The new musical continents needed to be mapped.
And those experimental travellers brought ever more new, unheard-of Sound-discoveries with them from their electronic expeditiions.
Now it was about time to develop intelligent and creative travel-routes and to combine / connect the sound-treasures that had been found along the way.
|> Music-Molecules | Samples | The Studio as a composer's tool
"Faust
were deconstructing the nuts, bolts and griders of rock music through
relentlessly
monotonous pieces and laying the groundwork for today's sampler-collagists
through their intricate tape cut-ups and splices."
In this field of sound-research and production Faust and in particular CAN, resp. Holger Czukay, who also was CAN's sound-engineer and 'editor', were amongst the most influential innovators and spearheading the developments.
CAN, as a group with a breathtaking proliferation of styles and approaches, that developed it's material out of experimentation, improvisations / 'spontaneous compositions', were absolutely depending on the re-structuring of the loads of ideas and material that they had recorded.

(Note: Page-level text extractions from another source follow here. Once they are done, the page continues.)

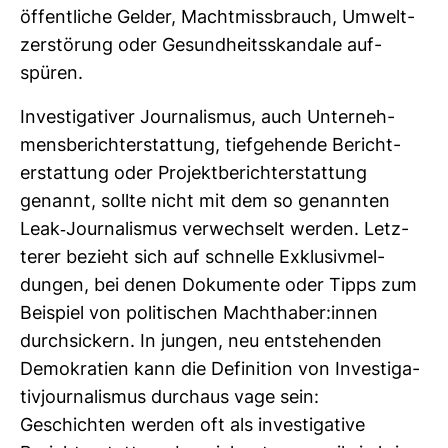
öffent­liche Gelder, Macht­miss­brauch, Umwelt­
zer­stö­rung oder Gesund­heits­skan­dale auf­
spüren.
Inves­ti­ga­tiver Jour­na­lismus, auch Unter­neh­
mens­be­richt­erstat­tung, tief­ge­hende Bericht­
erstat­tung oder Pro­jekt­be­richt­erstat­tung
genannt, sollte nicht mit dem so genannten
Leak-​Jour­na­lismus ver­wech­selt werden. Letz­
terer bezieht sich auf schnelle Exklu­siv­mel­
dungen, bei denen Doku­mente oder Tipps zum
Bei­spiel von poli­ti­schen Macht­haber:innen
durch­si­ckern. In jungen, neu ent­ste­henden
Demo­kra­tien kann die Defi­ni­tion von Inves­ti­ga­
ti­vjour­na­lismus durchaus vage sein:
Geschichten werden oft als inves­ti­ga­tive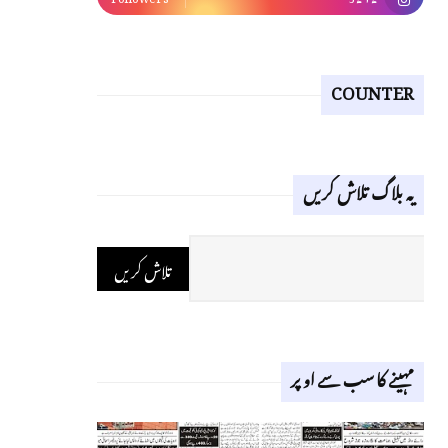
COUNTER
یہ بلاگ تلاش کریں
مہینے کا سب سے اوپر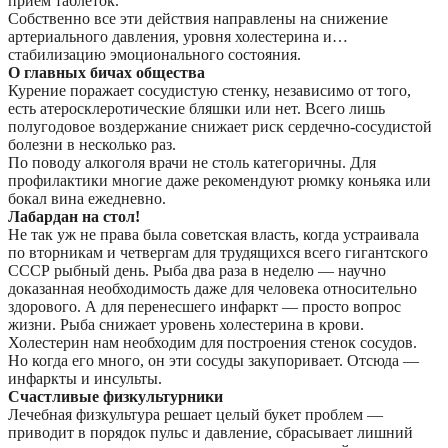
прием таблеток.
Собственно все эти действия направлены на снижение
артериального давления, уровня холестерина и…
стабилизацию эмоционального состояния.
О главных бичах общества
Курение поражает сосудистую стенку, независимо от того,
есть атеросклеротические бляшки или нет. Всего лишь
полугодовое воздержание снижает риск сердечно-сосудистой
болезни в несколько раз.
По поводу алкоголя врачи не столь категоричны. Для
профилактики многие даже рекомендуют рюмку коньяка или
бокал вина ежедневно.
Лабардан на стол!
Не так уж не права была советская власть, когда устраивала
по вторникам и четвергам для трудящихся всего гигантского
СССР рыбный день. Рыба два раза в неделю — научно
доказанная необходимость даже для человека относительно
здорового. А для перенесшего инфаркт — просто вопрос
жизни. Рыба снижает уровень холестерина в крови.
Холестерин нам необходим для построения стенок сосудов.
Но когда его много, он эти сосуды закупоривает. Отсюда —
инфаркты и инсульты.
Счастливые физкультурники
Лечебная физкультура решает целый букет проблем —
приводит в порядок пульс и давление, сбрасывает лишний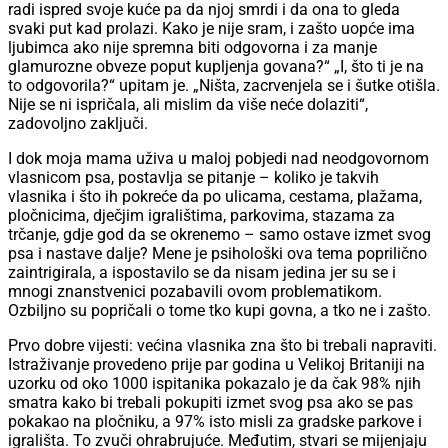
radi ispred svoje kuće pa da njoj smrdi i da ona to gleda
svaki put kad prolazi. Kako je nije sram, i zašto uopće ima
ljubimca ako nije spremna biti odgovorna i za manje
glamurozne obveze poput kupljenja govana?“ „I, što ti je na
to odgovorila?“ upitam je. „Ništa, zacrvenjela se i šutke otišla.
Nije se ni ispričala, ali mislim da više neće dolaziti“,
zadovoljno zaključi.
I dok moja mama uživa u maloj pobjedi nad neodgovornom
vlasnicom psa, postavlja se pitanje – koliko je takvih
vlasnika i što ih pokreće da po ulicama, cestama, plažama,
pločnicima, dječjim igralištima, parkovima, stazama za
trčanje, gdje god da se okrenemo – samo ostave izmet svog
psa i nastave dalje? Mene je psihološki ova tema poprilično
zaintrigirala, a ispostavilo se da nisam jedina jer su se i
mnogi znanstvenici pozabavili ovom problematikom.
Ozbiljno su popričali o tome tko kupi govna, a tko ne i zašto.
Prvo dobre vijesti: većina vlasnika zna što bi trebali napraviti.
Istraživanje provedeno prije par godina u Velikoj Britaniji na
uzorku od oko 1000 ispitanika pokazalo je da čak 98% njih
smatra kako bi trebali pokupiti izmet svog psa ako se pas
pokakao na pločniku, a 97% isto misli za gradske parkove i
igrališta. To zvuči ohrabrujuće. Međutim, stvari se mijenjaju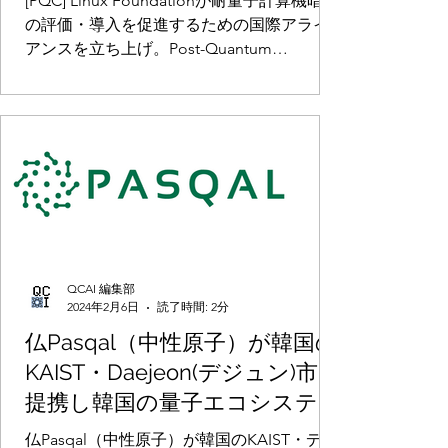
[PQC] Linux Foundationが耐量子計算機暗号
Cryptography Alliance (PQCA)
の評価・導入を促進するための国際アライ
アンスを立ち上げ。Post-Quantum
Cryptography Alliance (PQCA)
QCAI 編集部
2024年2月6日
読了時間: 2分
仏Pasqal（中性原子）が韓国の
KAIST・Daejeon(デジュン)市と
提携し韓国の量子エコシステム
を強化
仏Pasqal（中性原子）が韓国のKAIST・デジ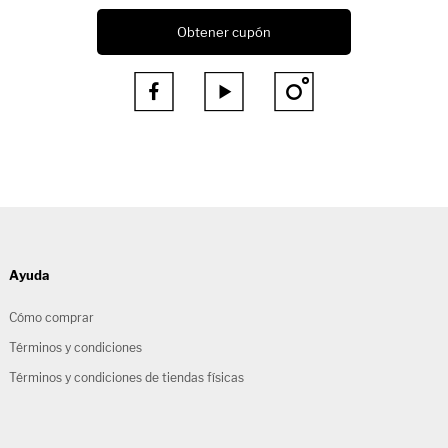
Obtener cupón



Ayuda
Cómo comprar
Términos y condiciones
Términos y condiciones de tiendas físicas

The material had to be condensed, edited, mixed and layered to fit it onto the given album-format - without losing it's power and particular open CAN-character.
Czukay, by developing
his very own cutting- and mixing-techniques, was pushing these procedures
towards perfection. He
let those spontaneously composed elements talk to each other anew through
his way of editing and mixing them together.
The original recording-tapes were cut up in many pieces, layered, manipulated and collaged.
Eventually, this work itself, through it's radical re-structuring of the raw-material, became a
true part of the process of compostion.
"I
was composing with the same technique, which a cutter applies when
editing films. The mixed down music was cut in 'bits' and put together
again, as a computer does. The result is something, that simply didn't
exist before. It's calculated ['computed'] or, better said: assembled,
'composed' music.
Those separated molecules are assembled again artificially. Artificial in the sense of: possibly, hopefully better than the original."
Holger Czukay
|> FUSION: Man plays Machine plays Man plays Machine
In the course of his work, Czukay almost "by the way" pre-invented in mechanical / analogue form the today omnipresent sampling. That digital soundtool, without which contemporary electronic would be unthinkable.
And this Czukay did for the first time in 1968, while working on his first solo-debut CANAXIS.
Here he did not only found the basic principle of sampling, but through the combination of looped Ethno-music, he also assembled / composed a still modern sounding mix of AMBIENT and so-called 'world-music'.
Czukay further developed these collage & sample techniques - especially for integrating found sound-footage - on his first [post-CAN] Solo-Album 'Movies' [1979].
"For
every sound-engineer my recording-methods for 'Movies' and my other
solo-albums would have been something very unusual.
In the beginning I had worked on the recordings on my tape-recorder
at home. Then I was using a reel-to-reel, then 3 reel-to-reels. When
I was preparing the final tapes I transferred them to a 16-track machine
and from this onto the computer-mixing-board.
For 'Persian Love' I had - with the help of a
short-wave receiver - stolen the voice of a persian poet.
In 'Hollywood Symphony' I winked a few times towards Diana Ross. All in all I have processed many thousand hours of music for that record. Sometimes I had recorded a couple of hours and kept only a few seconds of them - for instance from a Korean orchestra."
Holger Czukay
Movies is considered - as most of the records that Czukay did with CAN, as one of the most influential records in electronic music.
It also stands for the significance of Czukays work, after splitting from CAN.
Especially through the usage of found sounds- and music-material in combination with his own editing- and mixing-techniques, it was never a problem for Czukay to play 'solo' - because the machines were his assistants, his musical 'play-mates'.